● **Short task a**
Transcribe the records line for line, everything from the line containing "green semicircle: rotated" down to the end of the records, and leave the pictures out.

● **Selected excerpt**
▶

Can someone give me advice on how to solve this problem? Or, can someone provide another algorithm to compute a^n?

Answer 1

It seems your task is to calculate

⎛ xN ⎞(aN / aD)
⎜⎼⎼⎼⎼⎟           where xN,xD,aN,aD ∈ ℤ,  xD,aD ≠ 0
⎝ xD ⎠

using only multiplications, divisions, additions, and subtractions, with Newton's method as the suggested method to implement.

The equation we're trying to solve (for y) is

             (aN / aD)
y = (xN / xD)            where y ∈ ℝ

Newton's method finds a root of a function. If we want to use it to solve the above, we substract the right side from the left side, to get a function whose zero gives us the y we want:

                  (aN/aD)
f(y) = y - (xN/xD)        = 0

Not much help. I guess this is as far as you got? The point here is to not form that function just yet, because we don't have a way to calculate a rational power of a rational number!

First, let's decide that aD and xD are both positive. We can do that simply by negating both aN and aD if aD was negative (so sign of aN/aD does not change), and negating both xN and xD if xD was negative. Remember, by definition neither xD or aD is zero. Then, we can simply raise both sides to the aD'th power:

 aD            aN     aN     aN
y   = (xN / xD)   = xN   / xD

We can even eliminate the division by multiplying both sides by the last term:

 aD     aN     aN
y   × xD   = xN

Now, this looks quite promising! The function we get from this is

        aD   aN     aN
f(y) = y   xD   - xN

Newton's method also requires the derivative, which is obviously

f(y)            aD   aN
⎼⎼⎼⎼ = df(y) = y   xD   y / aD
 dy

Newton's method itself relies on iterating

             f(y)
y    = y  - ⎼⎼⎼⎼⎼⎼
 i+1    i    df(y)

If you work out the math, you'll find that the iteration is just

                                 aD
                y[i]      y[i] xN
y[i+1] = y[i] - ⎼⎼⎼⎼ + ⎼⎼⎼⎼⎼⎼⎼⎼⎼⎼⎼⎼⎼⎼
                 aD           aD   aN
                       aD y[i]   xD

You don't need to keep all the y values in memory; it is enough to remember the last one, and stop iterating when their difference is small enough.

◀

● **Source material**
▶

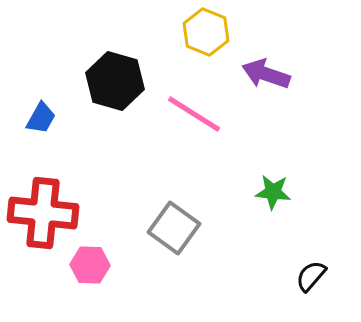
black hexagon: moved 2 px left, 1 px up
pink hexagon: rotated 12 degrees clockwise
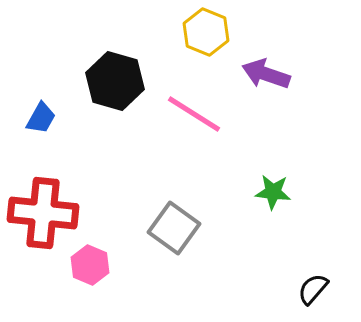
pink hexagon: rotated 21 degrees clockwise
black semicircle: moved 2 px right, 13 px down
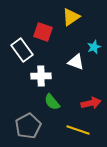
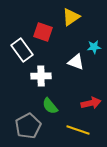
cyan star: rotated 16 degrees clockwise
green semicircle: moved 2 px left, 4 px down
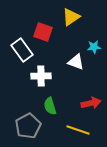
green semicircle: rotated 24 degrees clockwise
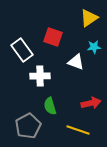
yellow triangle: moved 18 px right, 1 px down
red square: moved 10 px right, 5 px down
white cross: moved 1 px left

◀

● **Short task b**
According to the text on computing a rational power with Newton's method, which y value is it enough to keep in memory while iterating?

● **Task solution a**
green semicircle: rotated 24 degrees clockwise
yellow triangle: moved 18 px right, 1 px down
red square: moved 10 px right, 5 px down
white cross: moved 1 px left

● **Task solution b**
Only the last one.